Content starts

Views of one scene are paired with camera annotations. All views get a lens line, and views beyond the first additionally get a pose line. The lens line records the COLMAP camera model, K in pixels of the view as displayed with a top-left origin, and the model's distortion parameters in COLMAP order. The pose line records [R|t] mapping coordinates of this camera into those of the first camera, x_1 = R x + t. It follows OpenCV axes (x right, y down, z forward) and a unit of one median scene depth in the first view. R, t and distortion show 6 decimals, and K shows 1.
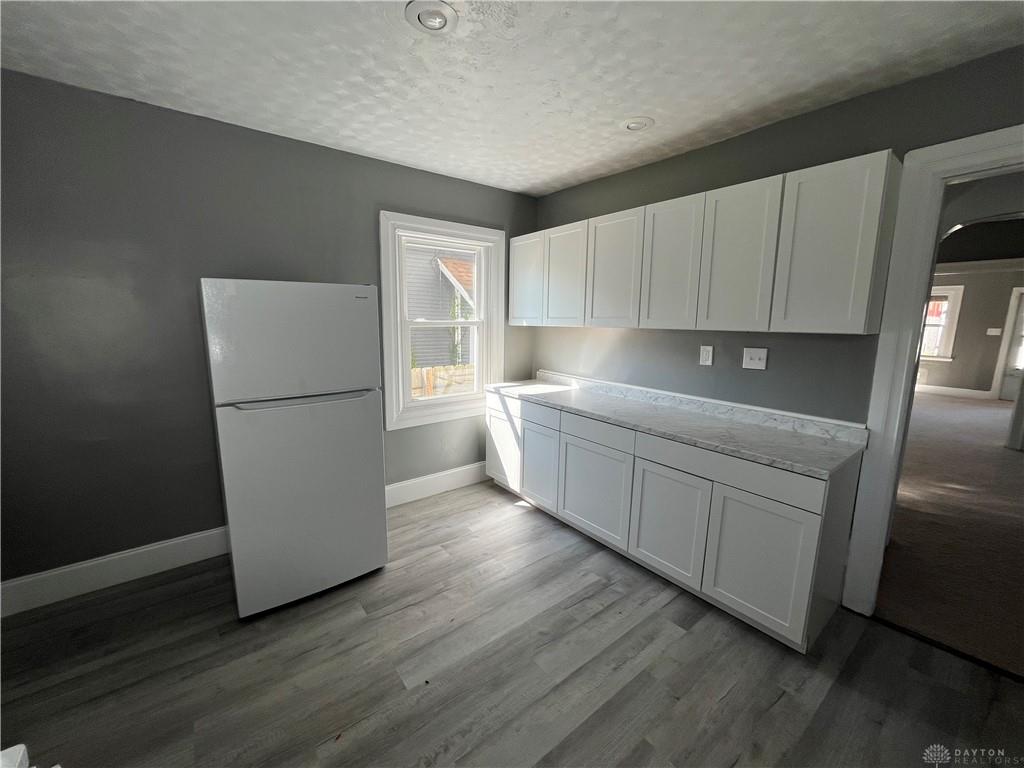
lens RADIAL K [[411.9, 0, 509.6], [0, 411.9, 383.0], [0, 0, 1]] dist [-0.001798, -0.000979]
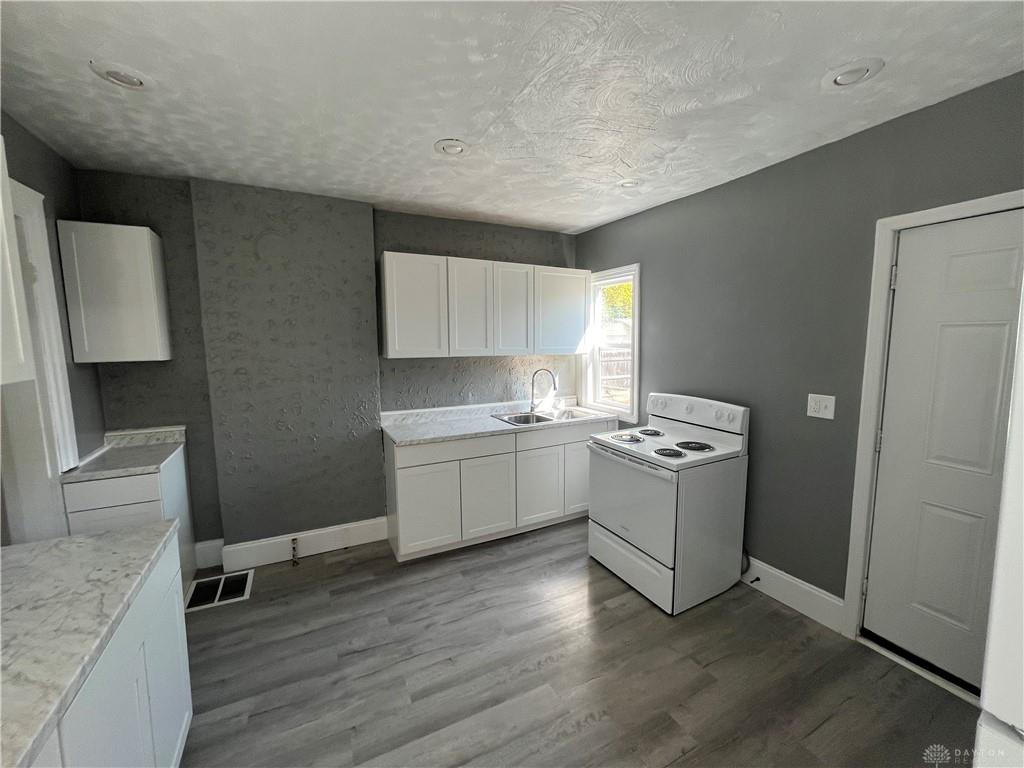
lens RADIAL K [[411.9, 0, 510.5], [0, 411.9, 386.3], [0, 0, 1]] dist [-0.001798, -0.000979]
pose [[-0.982221, -0.027667, 0.185678, -0.145355], [0.023586, 0.963055, 0.268268, -0.326216], [-0.186240, 0.267878, -0.945281, 1.772242]]
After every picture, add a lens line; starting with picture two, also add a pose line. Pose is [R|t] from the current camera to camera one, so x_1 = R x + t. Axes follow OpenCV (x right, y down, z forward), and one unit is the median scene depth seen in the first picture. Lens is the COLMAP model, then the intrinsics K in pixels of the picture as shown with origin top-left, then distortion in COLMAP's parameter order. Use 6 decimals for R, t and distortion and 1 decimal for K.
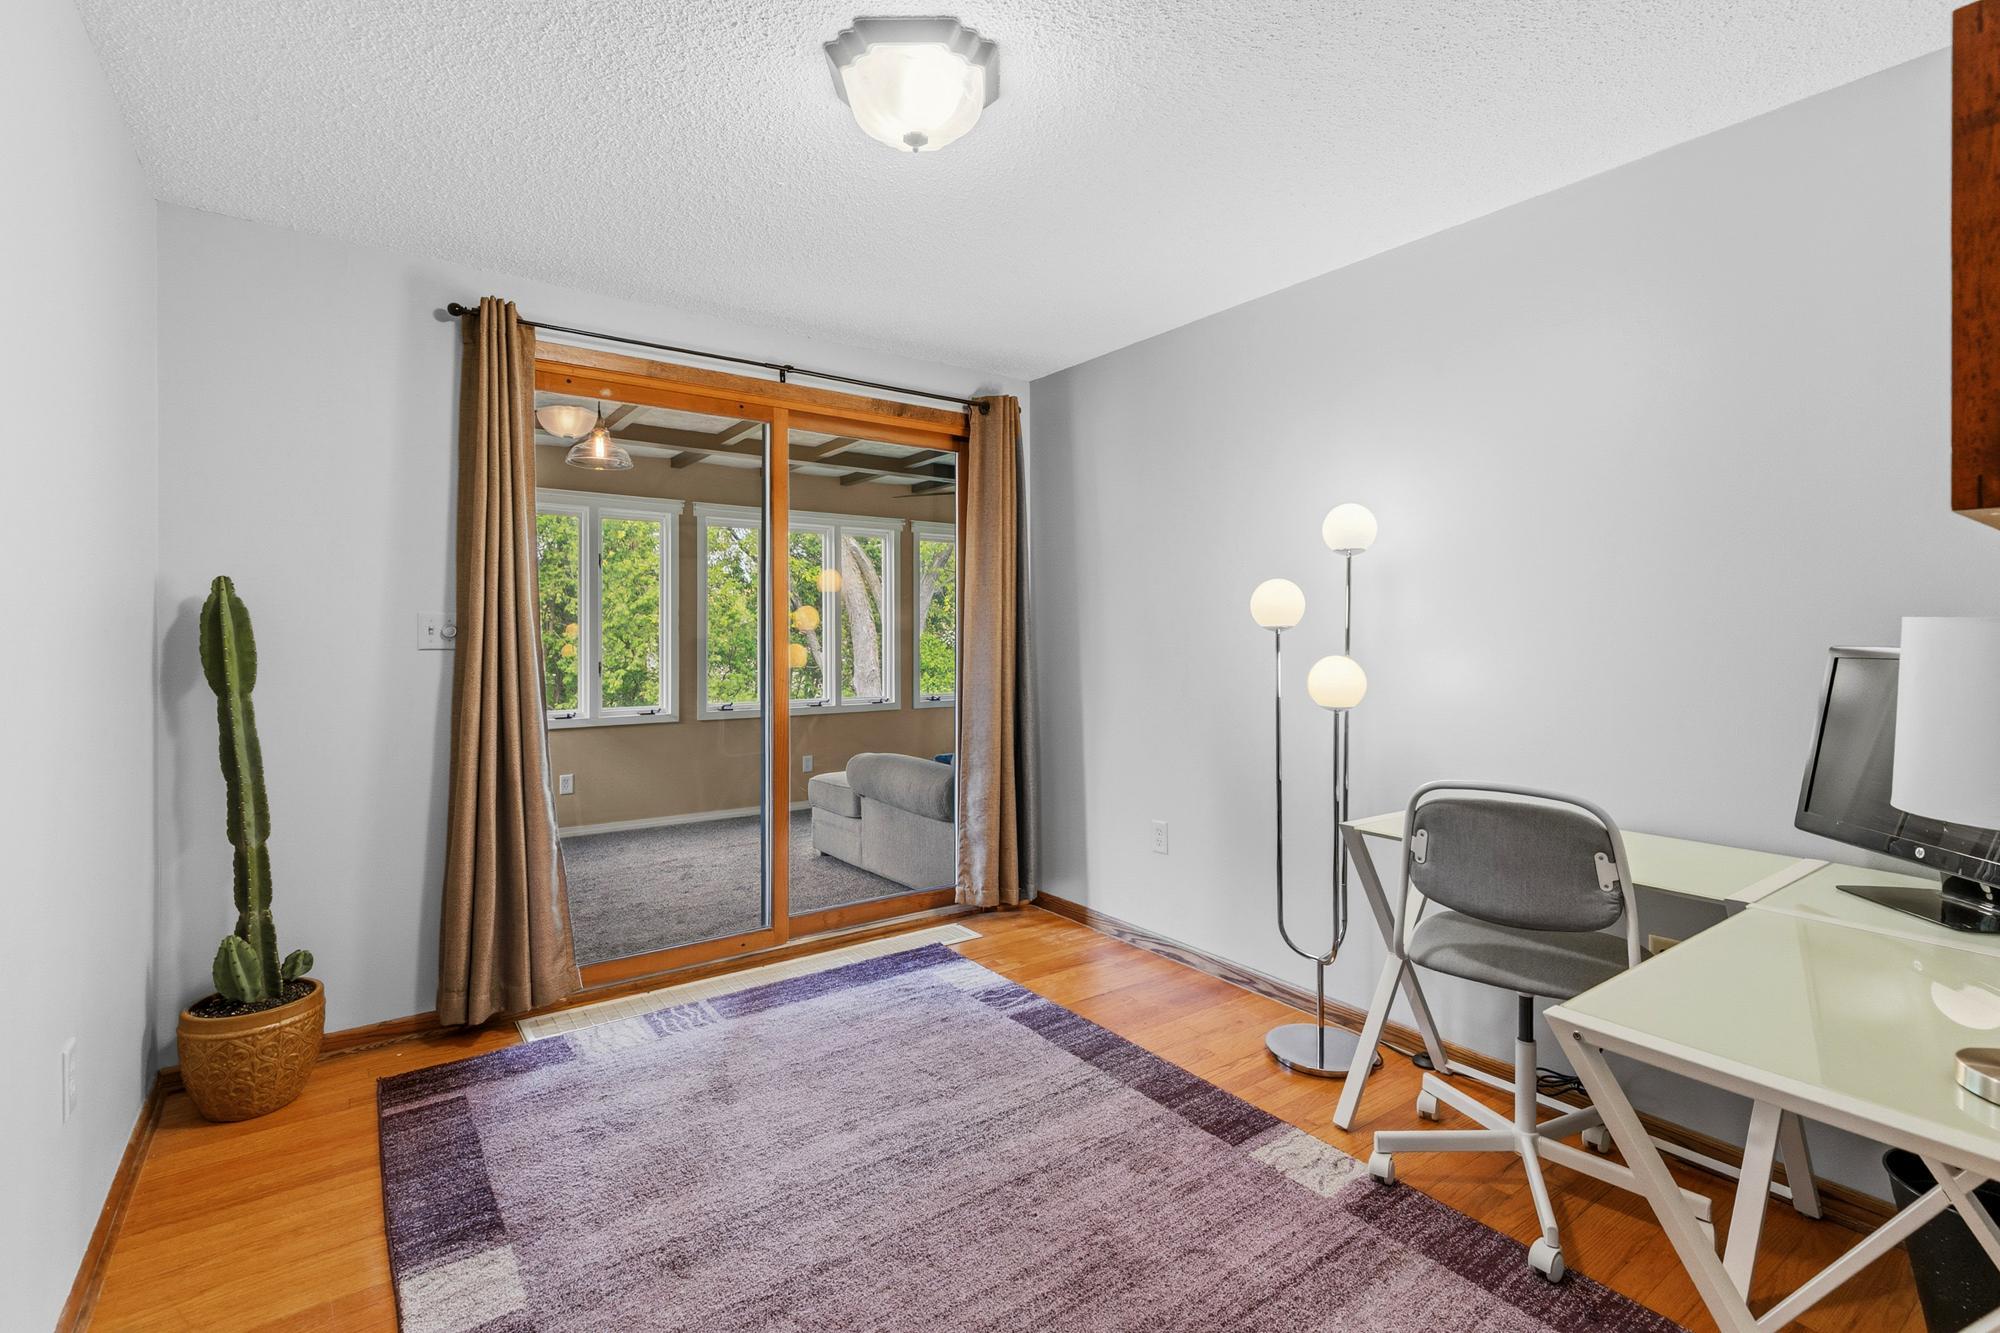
lens RADIAL K [[926.0, 0, 1005.6], [0, 926.0, 653.3], [0, 0, 1]] dist [-0.002719, -0.000272]
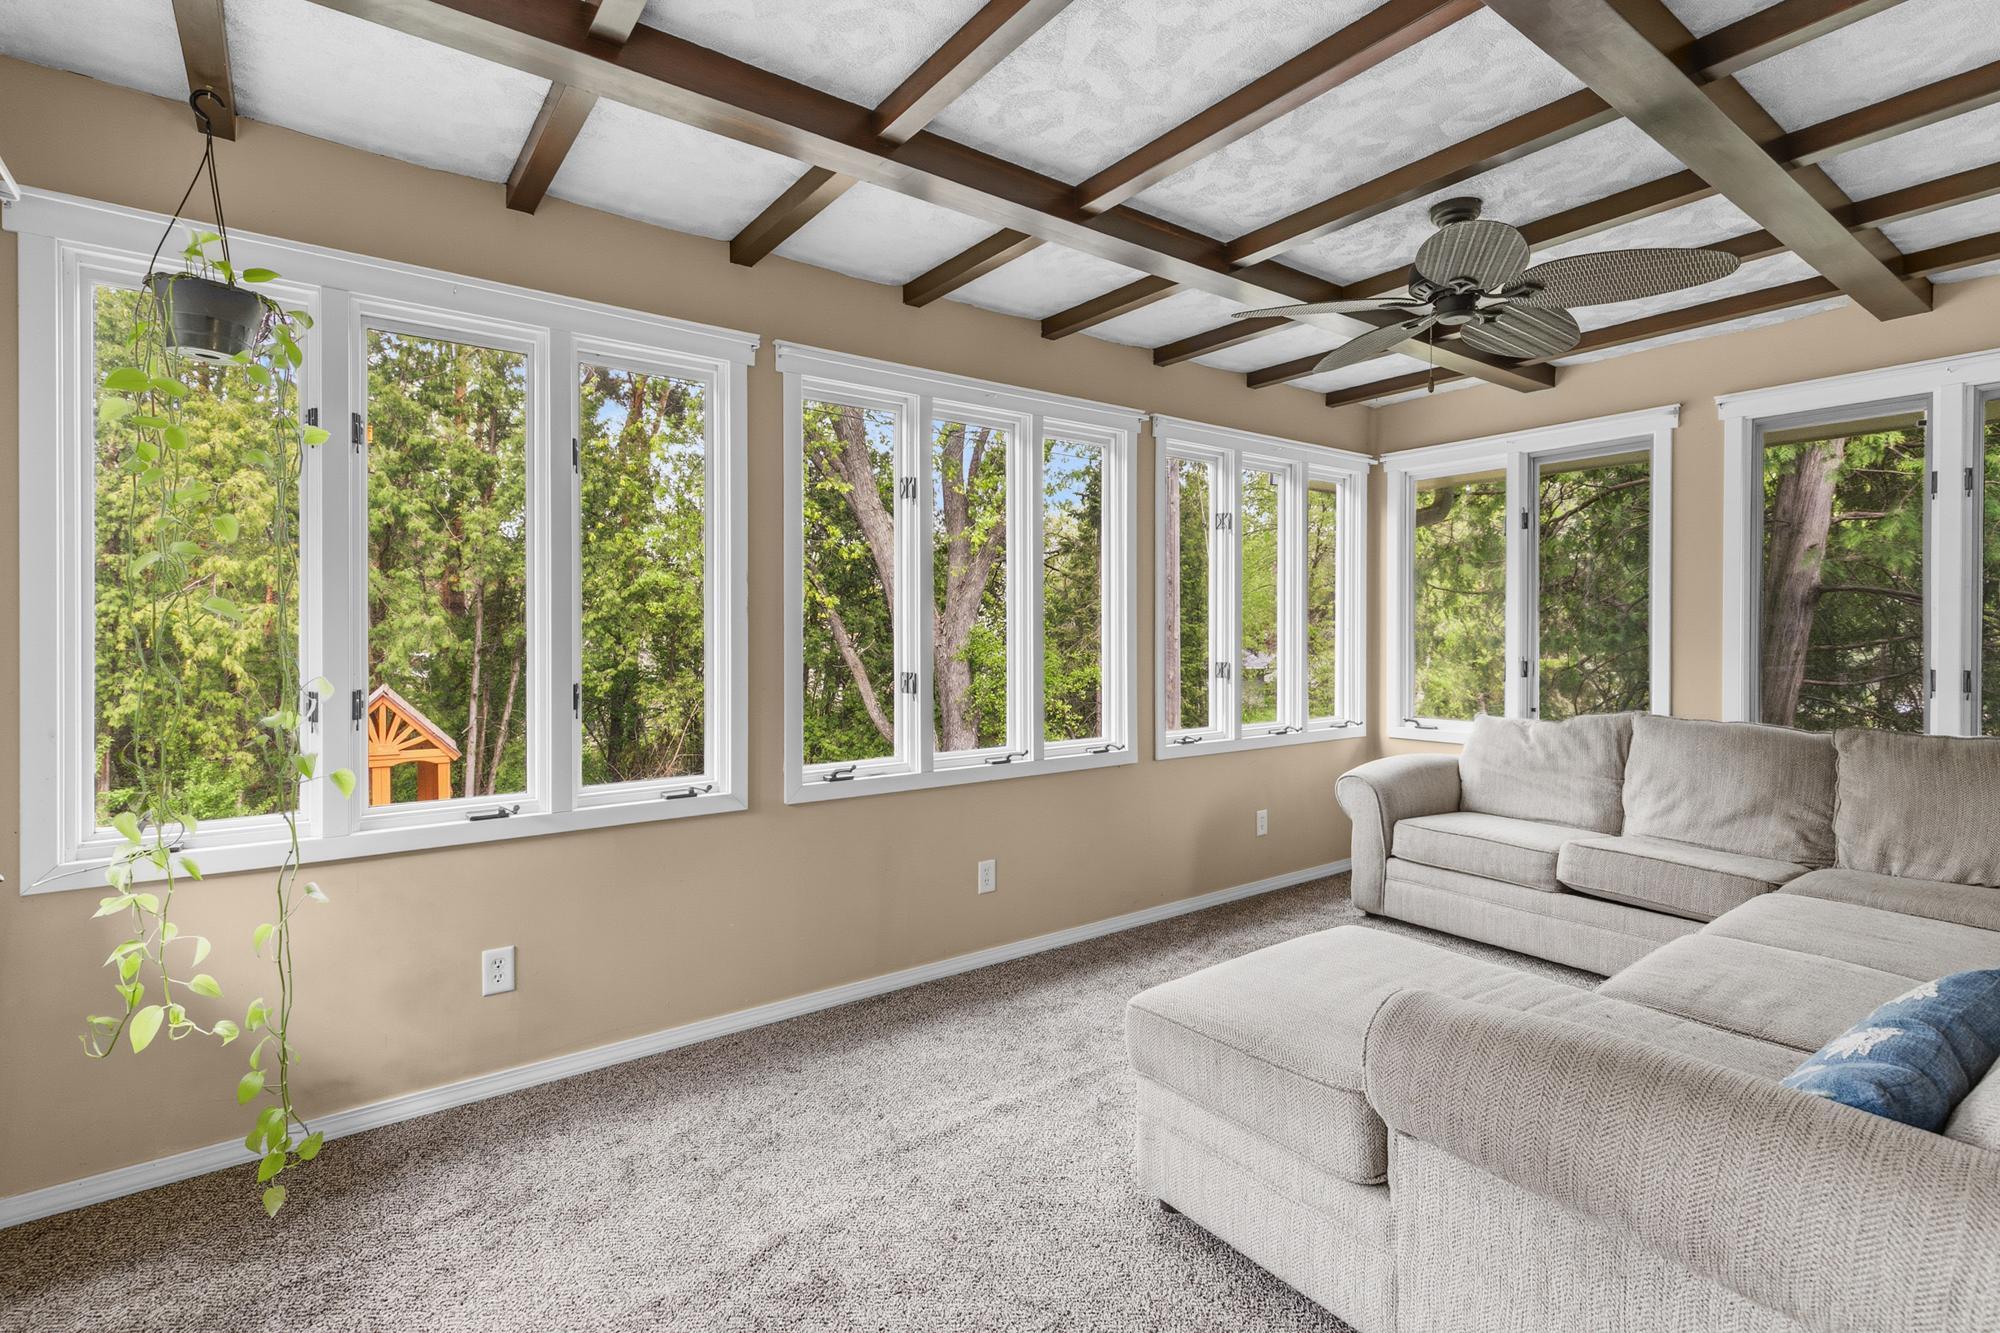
lens RADIAL K [[926.0, 0, 994.2], [0, 926.0, 655.6], [0, 0, 1]] dist [-0.002719, -0.000272]
pose [[0.999998, 0.001863, 0.000818, -0.212783], [-0.001868, 0.999976, 0.006663, -0.005707], [-0.000806, -0.006665, 0.999977, 0.495578]]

Content ends

WHAT NEEDS TO BE DONE: Can you return the listing above verbatim, leaving out the pictures?

RESULT BELOW:
Views of one scene are paired with camera annotations. All views get a lens line, and views beyond the first additionally get a pose line. The lens line records the COLMAP camera model, K in pixels of the view as displayed with a top-left origin, and the model's distortion parameters in COLMAP order. The pose line records [R|t] mapping coordinates of this camera into those of the first camera, x_1 = R x + t. It follows OpenCV axes (x right, y down, z forward) and a unit of one median scene depth in the first view. R, t and distortion show 6 decimals, and K shows 1.
lens RADIAL K [[411.9, 0, 509.6], [0, 411.9, 383.0], [0, 0, 1]] dist [-0.001798, -0.000979]
lens RADIAL K [[411.9, 0, 510.5], [0, 411.9, 386.3], [0, 0, 1]] dist [-0.001798, -0.000979]
pose [[-0.982221, -0.027667, 0.185678, -0.145355], [0.023586, 0.963055, 0.268268, -0.326216], [-0.186240, 0.267878, -0.945281, 1.772242]]
After every picture, add a lens line; starting with picture two, also add a pose line. Pose is [R|t] from the current camera to camera one, so x_1 = R x + t. Axes follow OpenCV (x right, y down, z forward), and one unit is the median scene depth seen in the first picture. Lens is the COLMAP model, then the intrinsics K in pixels of the picture as shown with origin top-left, then distortion in COLMAP's parameter order. Use 6 decimals for R, t and distortion and 1 decimal for K.
lens RADIAL K [[926.0, 0, 1005.6], [0, 926.0, 653.3], [0, 0, 1]] dist [-0.002719, -0.000272]
lens RADIAL K [[926.0, 0, 994.2], [0, 926.0, 655.6], [0, 0, 1]] dist [-0.002719, -0.000272]
pose [[0.999998, 0.001863, 0.000818, -0.212783], [-0.001868, 0.999976, 0.006663, -0.005707], [-0.000806, -0.006665, 0.999977, 0.495578]]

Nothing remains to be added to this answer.